Brown Carrying Corn 1854-5. Ford Maddox Brown was walking with his wife and liked the way the colour of the corn and the turnips interacted and visited the site near Finchley twenty one times. He was engaged by the emerald green of the turnips against the corn and spent 70 hours on the painting. (Note: emerald green was a popular colour but it was made from arsenic and it was reported by The Times in the 1860s that the colouring was poisonous. William Morris later choose to ignore the contemporary health concerns even though children were dying sleeping in rooms with emerald green wallpaper. He was a shareholder in the largest arsenic mine in the world). Brown commented the turnips "change from day to day". The painting was rejected by the Royal Academy but was shown at a Pre-Raphaelite exhibition in 1857. We see layering, framing, echoing, a strong vertical, a rising moon and pools of light in the centre. The sun is setting on the corn and the foreground shadow partly obscures a stooped woman who is perhaps weeding the turnips. The woman was modelled on Brown wife (although at the time he denied she was his wife perhaps as she was a lower social class). None of the woman's face is disclosed, it is just plain gray. It is a harmonious landscape and a nostalgic view of rural England. The Tate Gallery calls it a "pot boiler" but he spent 70 hours on it implying it was more than just a work rushed off to sell.

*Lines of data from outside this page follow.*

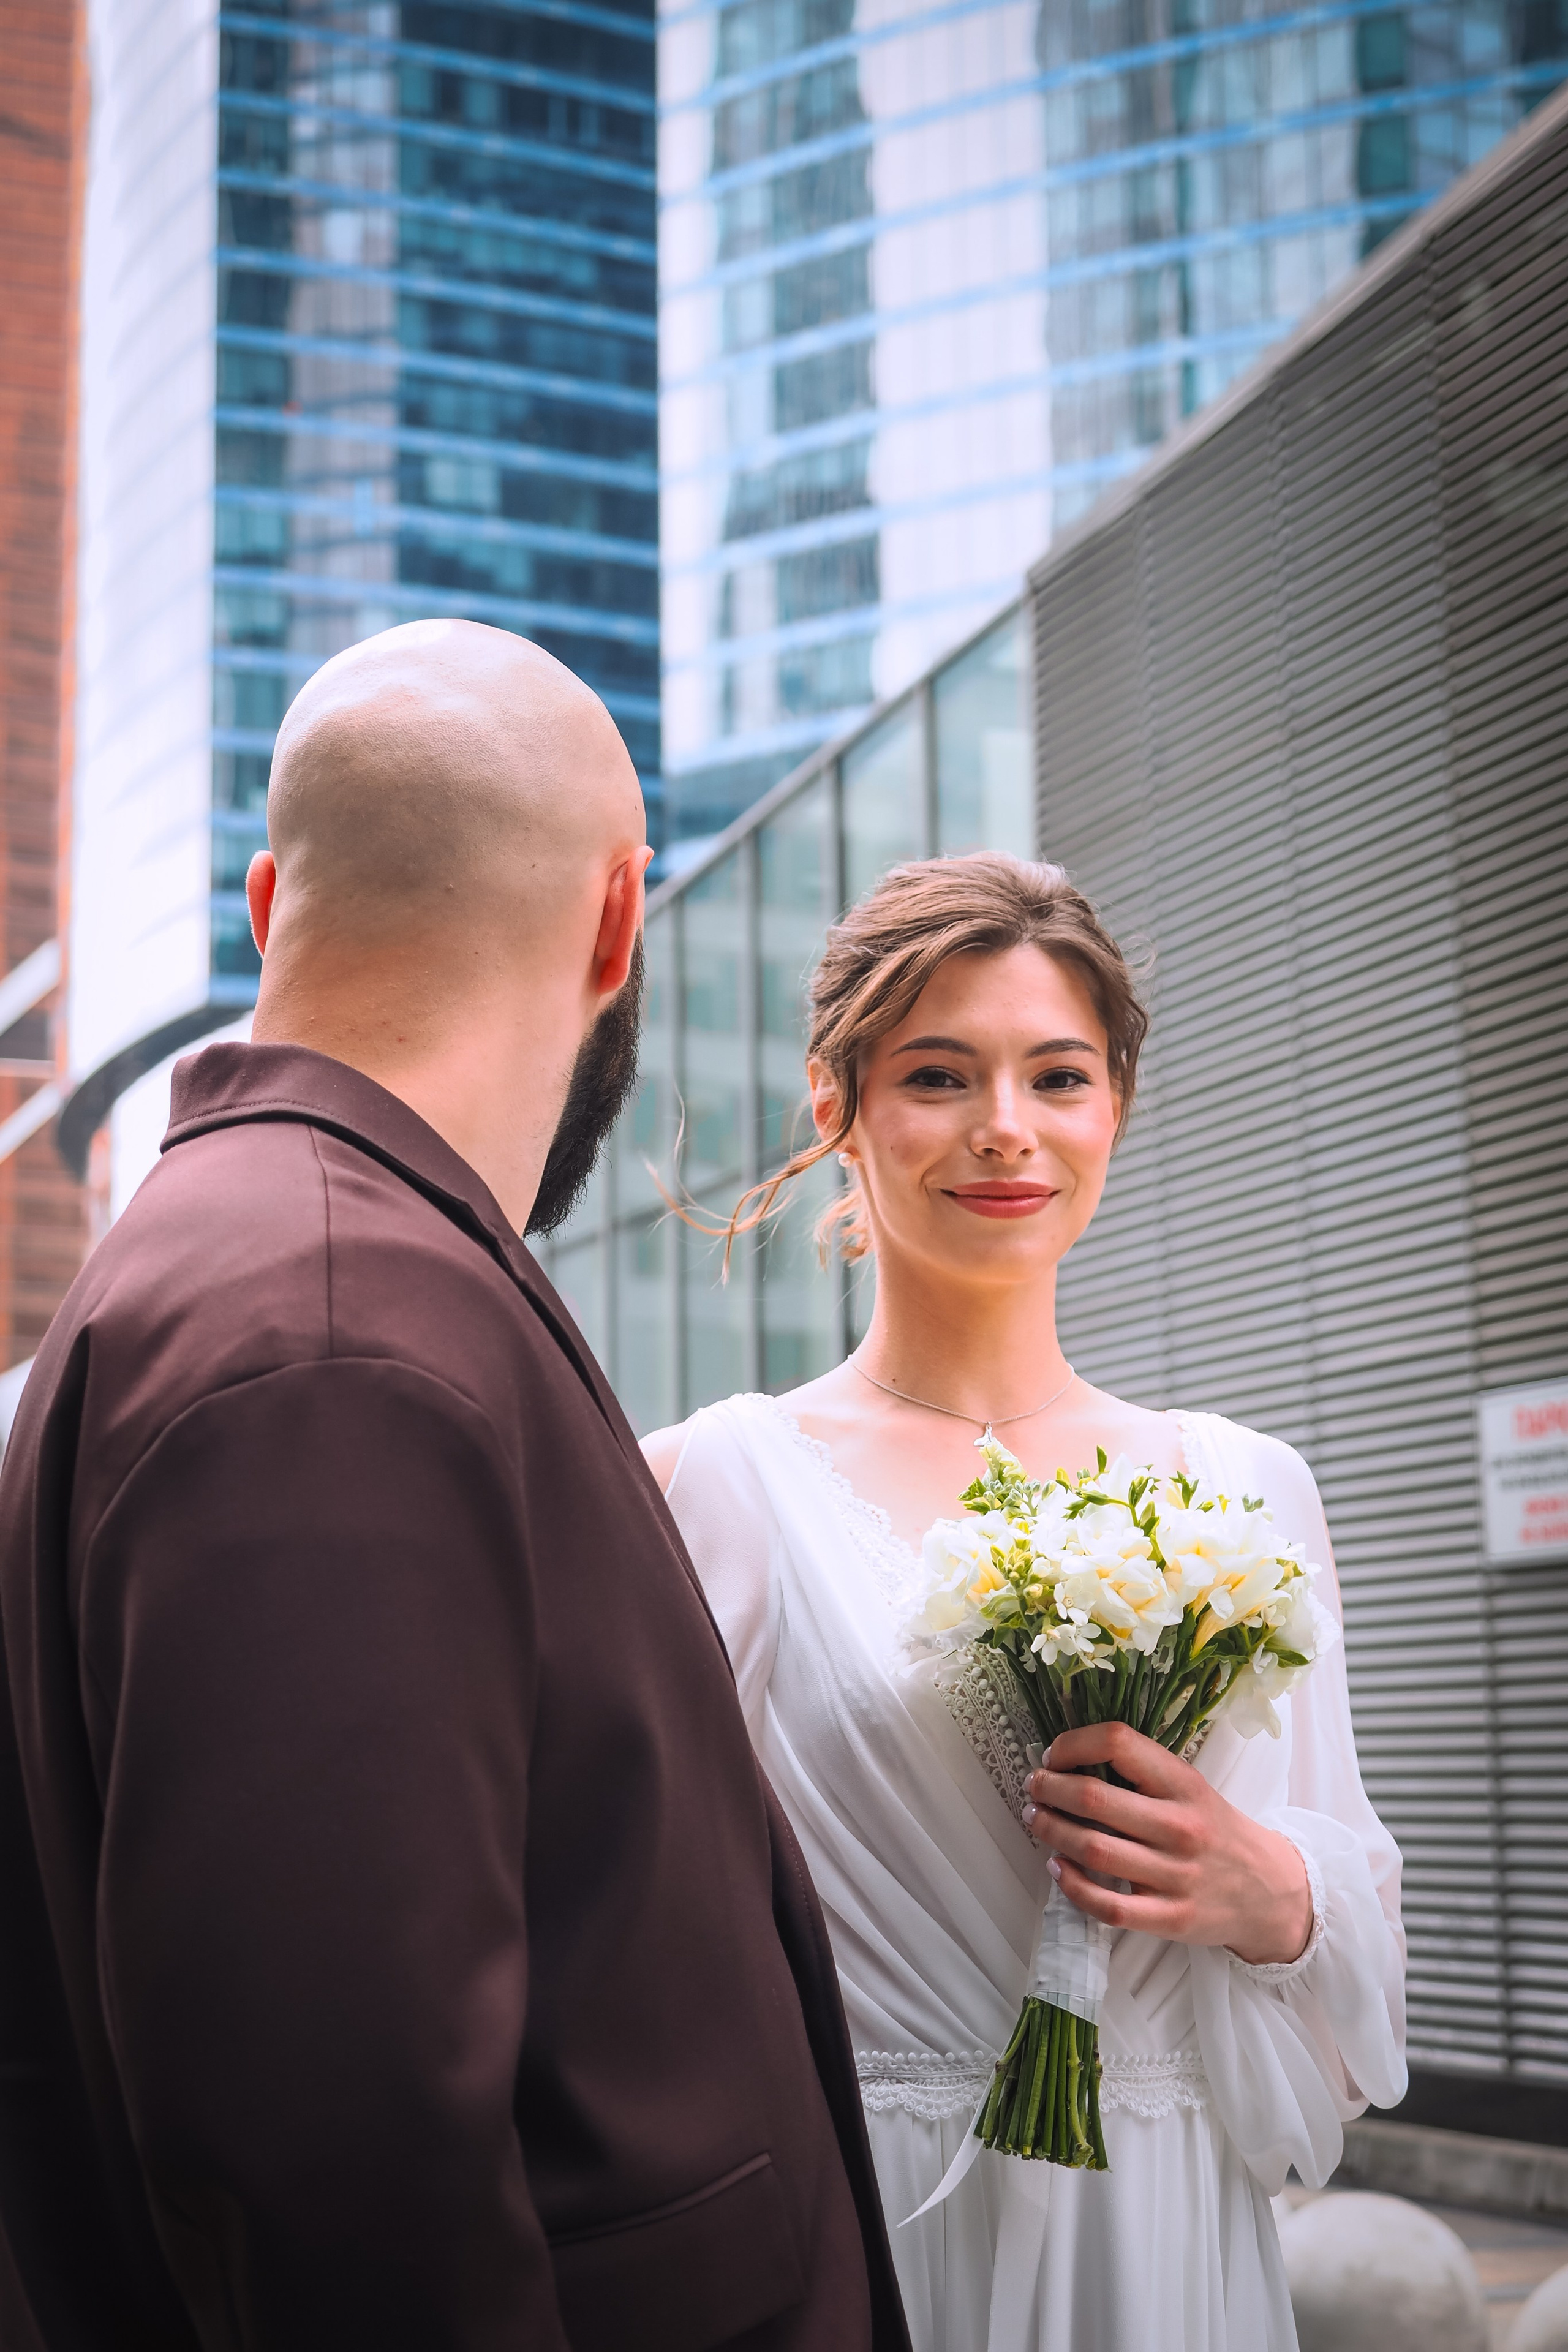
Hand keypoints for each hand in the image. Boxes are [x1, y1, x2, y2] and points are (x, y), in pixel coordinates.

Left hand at [1022, 1722, 1312, 1965]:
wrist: (1269, 1891)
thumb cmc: (1216, 1831)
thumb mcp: (1191, 1788)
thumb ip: (1142, 1774)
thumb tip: (1072, 1758)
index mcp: (1184, 1784)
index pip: (1119, 1743)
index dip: (1074, 1743)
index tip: (1055, 1754)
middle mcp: (1181, 1827)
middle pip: (1093, 1798)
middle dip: (1049, 1788)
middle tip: (1034, 1786)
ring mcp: (1176, 1875)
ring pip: (1093, 1850)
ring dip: (1051, 1831)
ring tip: (1037, 1820)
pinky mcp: (1171, 1918)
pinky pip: (1108, 1905)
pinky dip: (1073, 1886)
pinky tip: (1057, 1868)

It is jewel-like with a subtle and calculated composition and the low viewpoint tends to bring us into the scene and become one with the landscape. The anonymous foreground figure suggests the painting may be about isolation, loneliness or misery. The PRB and their followers often had a single foreground figure in the landscape. It is interesting that at this time male artists used women possibly to represent themselves in a gender neutral way.

Millais The Blind Girl 1856. Reflects the attitudes of Christian Socialist such as Thomas Carlyle. In the aftermath of Chartism social reform, disenfranchised labourers. We see a person not actively engaged in farm work.

Millet The Gleaners 1857. A much more idealised image than say The Hireling Shepherd painted at about the same time.

Wallis The Stonebreaker 1857. There is a tension between the beautiful evening and the dead stonebreaker, exhausted by his back breaking work.

Brett The Stonebreaker 1857

Redgrave The Emigrant’s Last Sight of Home 1858. We have ideas of the labourer being forced to  leave his home to emigrate forever away from the idyllic English countryside. The artist is excited by the beauty of the landscape but there is a tension with the discordant figures.


1870 -"Realism" and Conservation

This period was concerned with preserving the past and nostalgia. Paintings would be bought by city dwellers who had lost all connection with the countryside and saw it nostalgically. Darwin's ideas permeated the population and most poeple only had a vague idea that it was something to do with origins. Does this idea also inform these images?

Crowe The Dinner Hour; Wigan 1874. One of the few images of working people that seems to be neutral in its interpretation. Maybe the woman have been idealised.

George Clausen The Girl at the Gate 1889 (Tate Britain). A low viewpoint induces sympathy and a connection with the scene. Is it a landscape or a portrait - it hovers between. George Clausen is now a forgotten artists but he was very influential at the time. Our view is blocked by the wall behind produces a closed feeling. It is not clear if this is a narrative. The woman is between being a girl and a woman, perhaps she is waiting at the gate for her lover who will never return, which explains her forlorn look. And we are the surrogate lover. Or is she welcoming us in the the garden?

The woman is actually based on the nursemaid of Clausen's children so was it intended to be realistic and a portrait. It is not modern and is fairly timeless from the cottage and the clothes. Was Clausen attempting to record types of people, the "salt of the earth" that make up the nation. Is she a Marianne figure (symbol of the French republic and freedom)?


1900 - The "Going Away"

Apart from Vorticism and Futurism 20th Century art does not represent the 20th Century but some other place or some abstract idea. In the 18909s it was concerned with urban sensisbilities, fin de siecle, and a post-Darwinian search for origins.